WHAT THE EXERCISE ASKS
Take each line from the entries that holds "consentir" and copy it out.

WORKING DATA
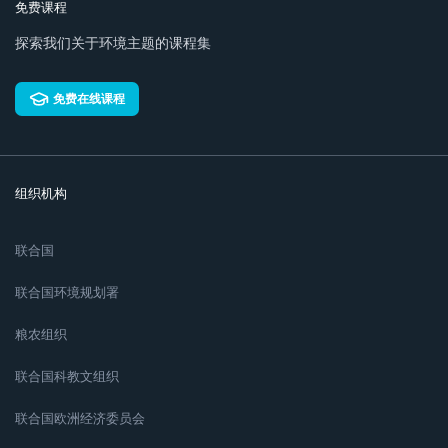
免费课程
探索我们关于环境主题的课程集
免费在线课程
组织机构
联合国
联合国环境规划署
粮农组织
联合国科教文组织
联合国欧洲经济委员会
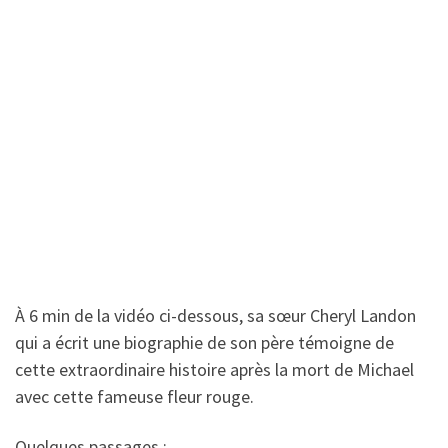
À 6 min de la vidéo ci-dessous, sa sœur Cheryl Landon
qui a écrit une biographie de son père témoigne de
cette extraordinaire histoire après la mort de Michael
avec cette fameuse fleur rouge.
Quelques passages :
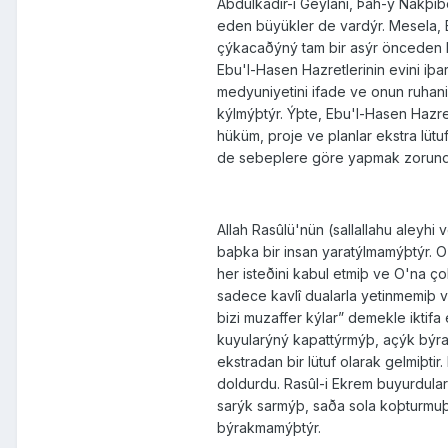
Abdülkadir-i Geylânî, Þâh-ý Nakþi
eden büyükler de vardýr. Mesela, 
çýkacaðýný tam bir asýr önceden 
Ebu'l-Hasen Hazretlerinin evini iþa
medyuniyetini ifade ve onun ruhani
kýlmýþtýr. Ýþte, Ebu'l-Hasen Hazretl
hüküm, proje ve planlar ekstra lütu
de sebeplere göre yapmak zorun
Allah Rasûlü'nün (sallallahu aleyh
baþka bir insan yaratýlmamýþtýr. O
her isteðini kabul etmiþ ve O'na ço
sadece kavlî dualarla yetinmemiþ 
bizi muzaffer kýlar” demekle iktifa
kuyularýný kapattýrmýþ, açýk býra
ekstradan bir lütuf olarak gelmiþti
doldurdu. Rasûl-i Ekrem buyurdular 
sarýk sarmýþ, saða sola koþturmuþtu
býrakmamýþtýr.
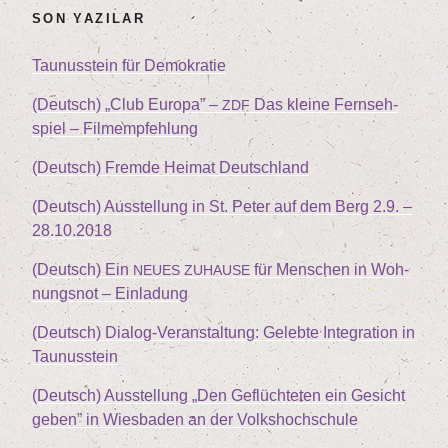
SON YAZILAR
Tau­nus­stein für Demokratie
(Deutsch)
„
Club Euro­pa” –
Das klei­ne Fern­seh­
ZDF
spiel – Filmempfehlung
(Deutsch) Frem­de Hei­mat Deutschland
(Deutsch) Aus­stel­lung in St. Peter auf dem Berg
2
.
9
. –
28
.
10
.
2018
(Deutsch) Ein
für Men­schen in Woh­
NEUES
ZUHAUSE
nungs­not – Einladung
(Deutsch) Dia­log-Ver­an­stal­tung: Geleb­te Inte­gra­ti­on in
Taunusstein
(Deutsch) Aus­stel­lung
„
Den Geflüch­te­ten ein Gesicht
geben” in Wies­ba­den an der Volkshochschule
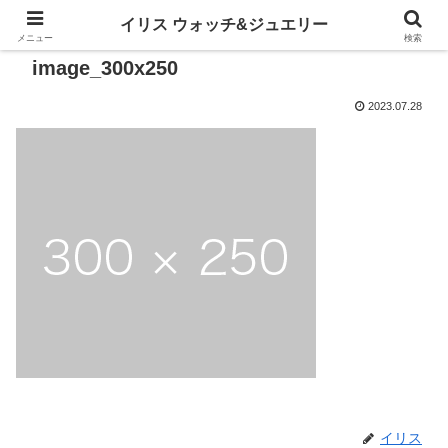
イリス ウォッチ&ジュエリー
メニュー
検索
image_300x250
2023.07.28
イリス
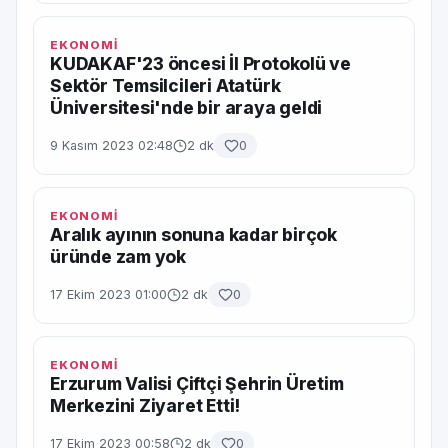
EKONOMİ
KUDAKAF'23 öncesi İl Protokolü ve
Sektör Temsilcileri Atatürk
Üniversitesi'nde bir araya geldi
9 Kasım 2023 02:48
2 dk
0
EKONOMİ
Aralık ayının sonuna kadar birçok
üründe zam yok
17 Ekim 2023 01:00
2 dk
0
EKONOMİ
Erzurum Valisi Çiftçi Şehrin Üretim
Merkezini Ziyaret Etti!
17 Ekim 2023 00:58
2 dk
0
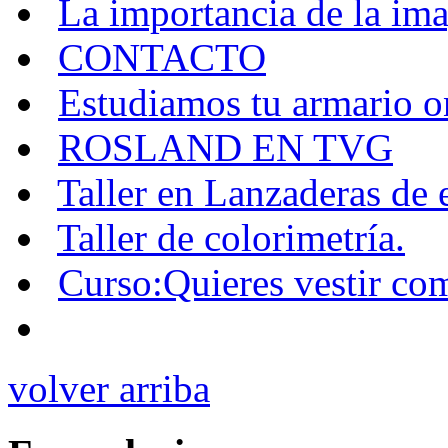
La importancia de la im
CONTACTO
Estudiamos tu armario o
ROSLAND EN TVG
Taller en Lanzaderas de
Taller de colorimetría.
Curso:Quieres vestir co
volver arriba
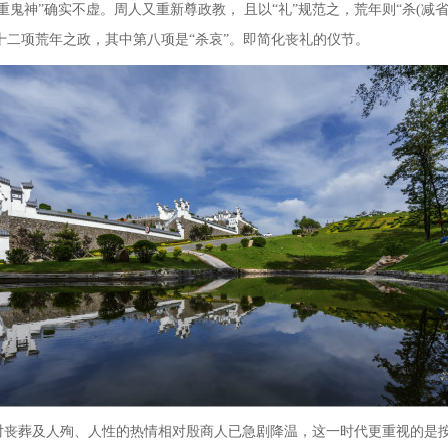
“重鬼神”确实不虚。周人又重新尊政教， 且以“礼”规范之，荒年则“杀
(
减
十二项荒年之政，其中第八项是“杀哀”。即简化丧礼的仪节。
对丧葬及人殉、人性的热情相对殷
商人已急剧降温，这一时代更重视的是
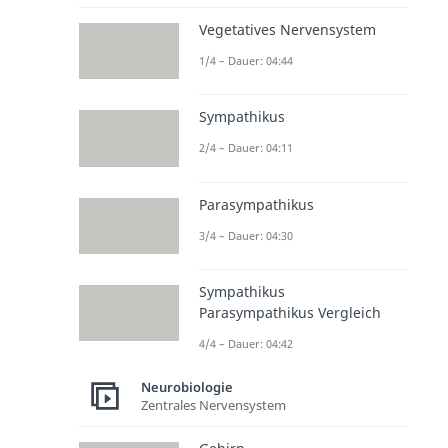
Vegetatives Nervensystem
1/4 – Dauer: 04:44
Sympathikus
2/4 – Dauer: 04:11
Parasympathikus
3/4 – Dauer: 04:30
Sympathikus
Parasympathikus Vergleich
4/4 – Dauer: 04:42
Neurobiologie
Zentrales Nervensystem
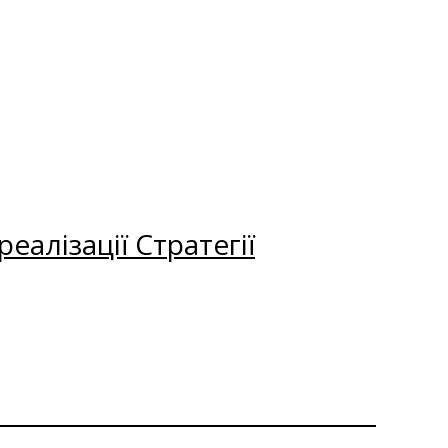
еалізації Стратегії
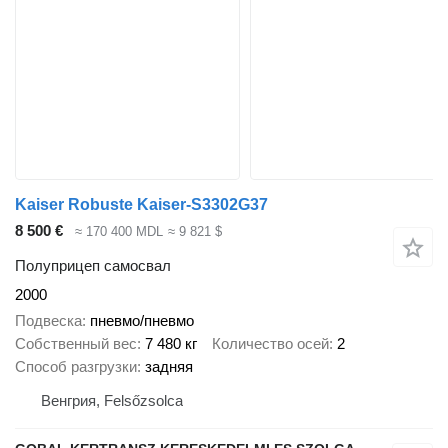
Kaiser Robuste Kaiser-S3302G37
8 500 €
≈ 170 400 MDL
≈ 9 821 $
Полуприцеп самосвал
2000
Подвеска
пневмо/пневмо
Собственный вес
7 480 кг
Количество осей
2
Способ разгрузки
задняя
Венгрия, Felsőzsolca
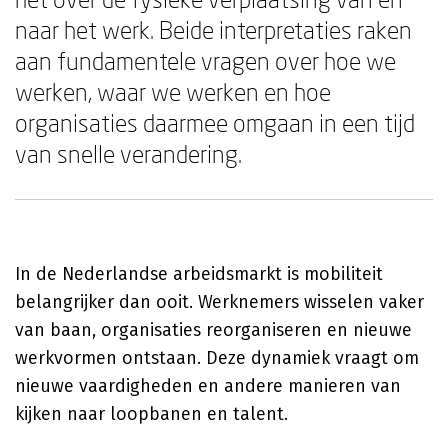
naar het werk. Beide interpretaties raken
aan fundamentele vragen over hoe we
werken, waar we werken en hoe
organisaties daarmee omgaan in een tijd
van snelle verandering.
In de Nederlandse arbeidsmarkt is mobiliteit
belangrijker dan ooit. Werknemers wisselen vaker
van baan, organisaties reorganiseren en nieuwe
werkvormen ontstaan. Deze dynamiek vraagt om
nieuwe vaardigheden en andere manieren van
kijken naar loopbanen en talent.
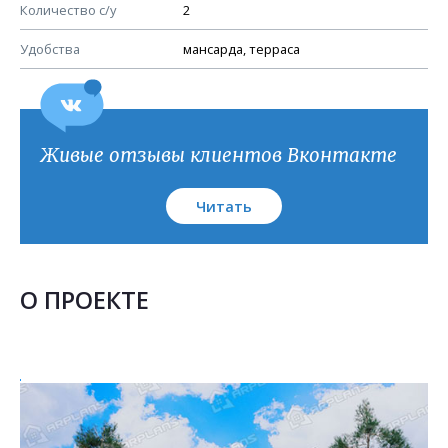
План кровли
Количество с/у
2
Удобства
мансарда, терраса
Живые отзывы клиентов Вконтакте
Читать
О ПРОЕКТЕ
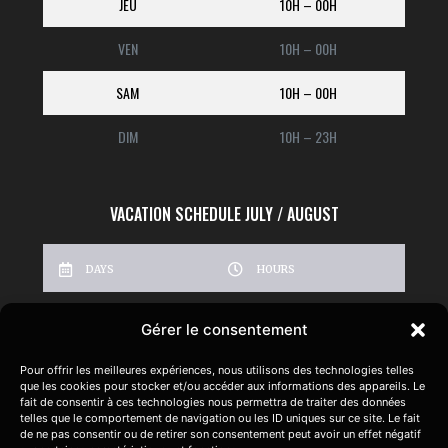
JEU
10H – 00H
VEN
10H – 00H
SAM
10H – 00H
DIM
10H – 23H
VACATION SCHEDULE JULY / AUGUST
DAYS
HOURS
LUN
FERMÉ
Gérer le consentement
MAR
14H – 00H
Pour offrir les meilleures expériences, nous utilisons des technologies telles
que les cookies pour stocker et/ou accéder aux informations des appareils. Le
MER
14H – 00H
fait de consentir à ces technologies nous permettra de traiter des données
telles que le comportement de navigation ou les ID uniques sur ce site. Le fait
de ne pas consentir ou de retirer son consentement peut avoir un effet négatif
JEU
14H – 00H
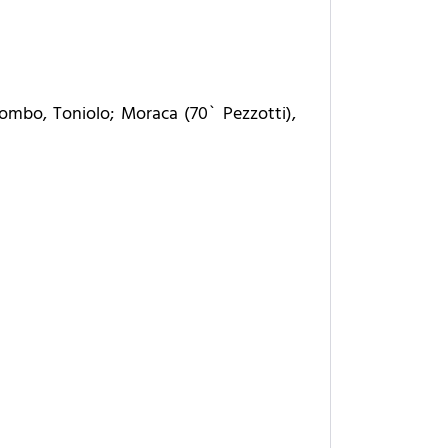
Colombo, Toniolo; Moraca (70` Pezzotti),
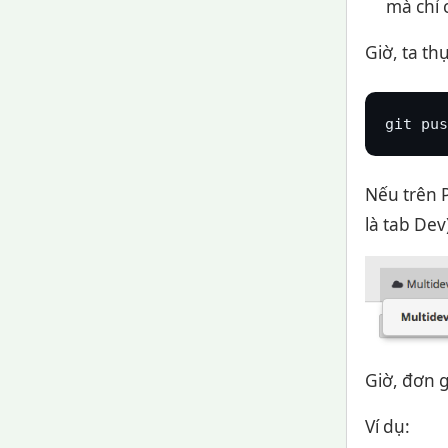
mà chỉ 
Giờ, ta t
git pus
Nếu trên 
là tab Dev
Giờ, đơn g
Ví dụ:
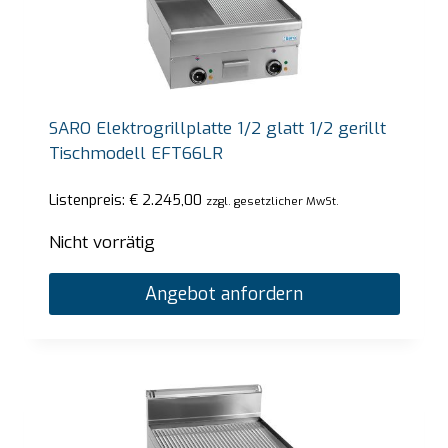
SARO Elektrogrillplatte 1/2 glatt 1/2 gerillt
Tischmodell EFT66LR
Listenpreis:
€
2.245,00
zzgl. gesetzlicher MwSt.
Nicht vorrätig
Angebot anfordern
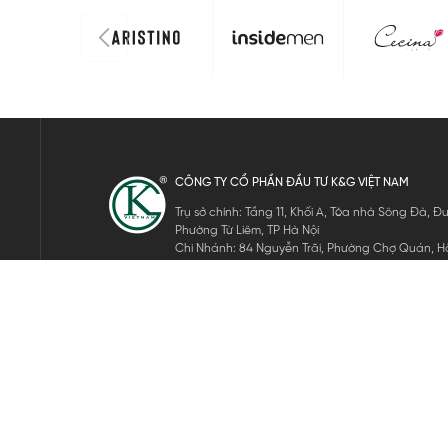
CÔNG TY CỔ PHẦN ĐẦU TƯ K&G VIỆT NAM
Trụ sở chính: Tầng 11, Khối A, Tòa nhà Sông Đà,
Phường Từ Liêm, TP Hà Nội
Chi Nhánh: 84 Nguyễn Trãi, Phường Chợ Quán, Hồ
Mã số thuế: 0105911105
ĐĂNG KÝ NHẬN TIN ĐIỆN TỬ
Hãy nhập email của bạn để nhận những tin tức mới nhất của 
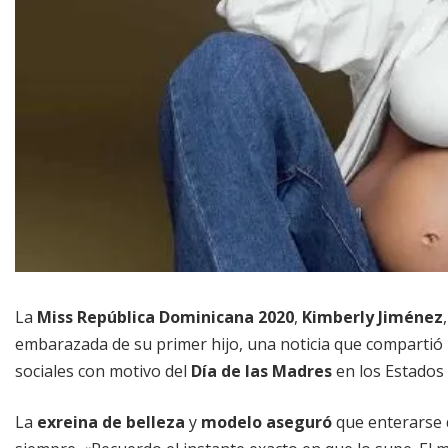
La
Miss República Dominicana 2020
,
Kimberly Jiménez
embarazada de su primer hijo, una noticia que comparti
sociales con motivo del
Día de las Madres
en los Estados
La
exreina de belleza
y
modelo aseguró
que enterarse 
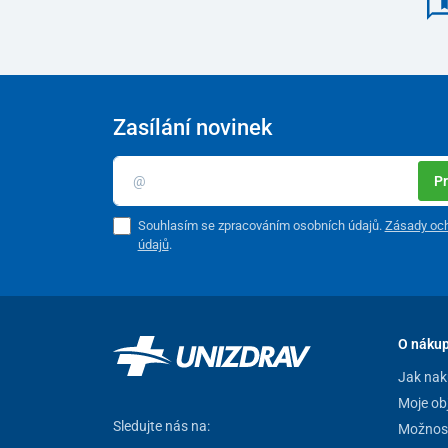
Zasílání novinek
Pr
Souhlasím se zpracováním osobních údajů.
Zásady och
údajů
.
O náku
Jak nak
Moje ob
Sledujte nás na:
Možnost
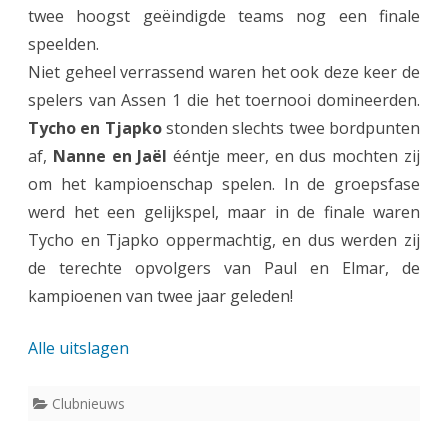
twee hoogst geëindigde teams nog een finale
r
speelden.
g
Niet geheel verrassend waren het ook deze keer de
e
spelers van Assen 1 die het toernooi domineerden.
e
Tycho en Tjapko
stonden slechts twee bordpunten
af,
Nanne en Jaël
ééntje meer, en dus mochten zij
f
om het kampioenschap spelen. In de groepsfase
s
werd het een gelijkspel, maar in de finale waren
c
Tycho en Tjapko oppermachtig, en dus werden zij
h
de terechte opvolgers van Paul en Elmar, de
kampioenen van twee jaar geleden!
a
a
Alle uitslagen
k
k
Clubnieuws
a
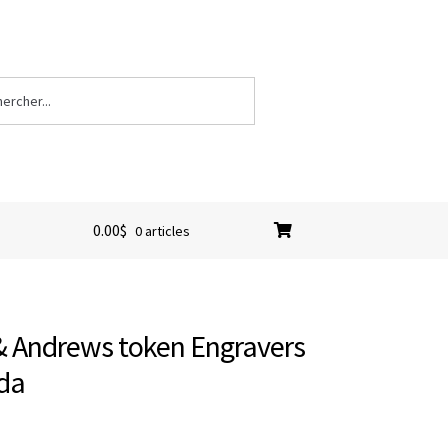
0.00
$
0 articles
 & Andrews token Engravers
da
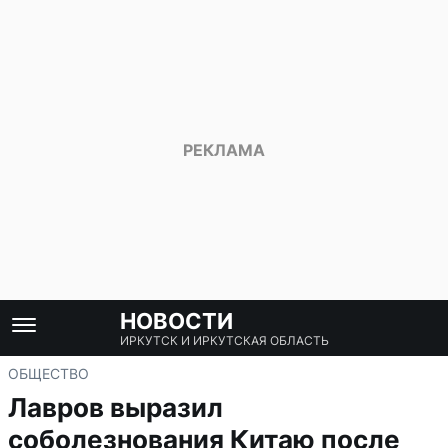
НОВОСТИ
ИРКУТСК И ИРКУТСКАЯ ОБЛАСТЬ
ОБЩЕСТВО
Лавров выразил
соболезнования Китаю после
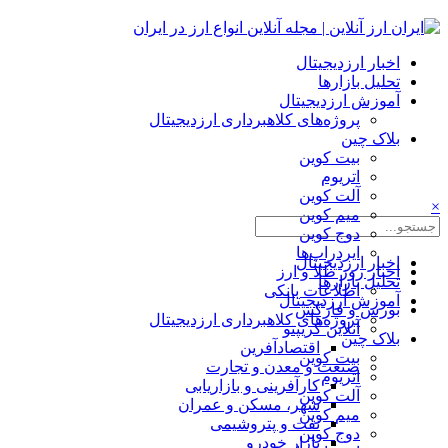
اخبار ارزدیجیتال
تحلیل بازارها
آموزش ارزدیجیتال
پروژه‌های کلاهبرداری ارزدیجیتال
بلاک چین
بیت کوین
اتریوم
آلت کوین
×
میم کوین‌
دوج کوین
ایردراپ‌ها
اخبار ارزدیجیتال
اخبار روز طلا و ارز
تحلیل بازارها
اطلاعات بانکی
آموزش ارزدیجیتال
بورس و فارکس
پروژه‌های کلاهبرداری ارزدیجیتال
آنلاین کریپتو
بلاک چین
اقتصادآفرین
بیت کوین
صنعت و معدن و تجارت
اتریوم
کارآفرینی و بازاریابی
آلت کوین
شهر، مسکن و عمران
میم کوین‌
نفت و پتروشیمی
دوج کوین
بازار خودرو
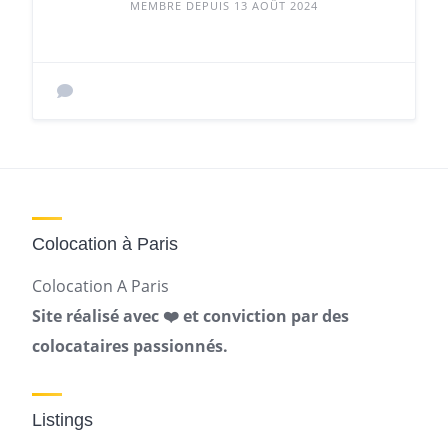
MEMBRE DEPUIS 13 AOÛT 2024
Colocation à Paris
Colocation A Paris
Site réalisé avec ❤️ et conviction par des
colocataires passionnés.
Listings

RESPONSE
fait de consentir à ces technologies nous permettra de traiter des données
de ne pas consentir ou de retirer son consentement peut avoir un effet négatif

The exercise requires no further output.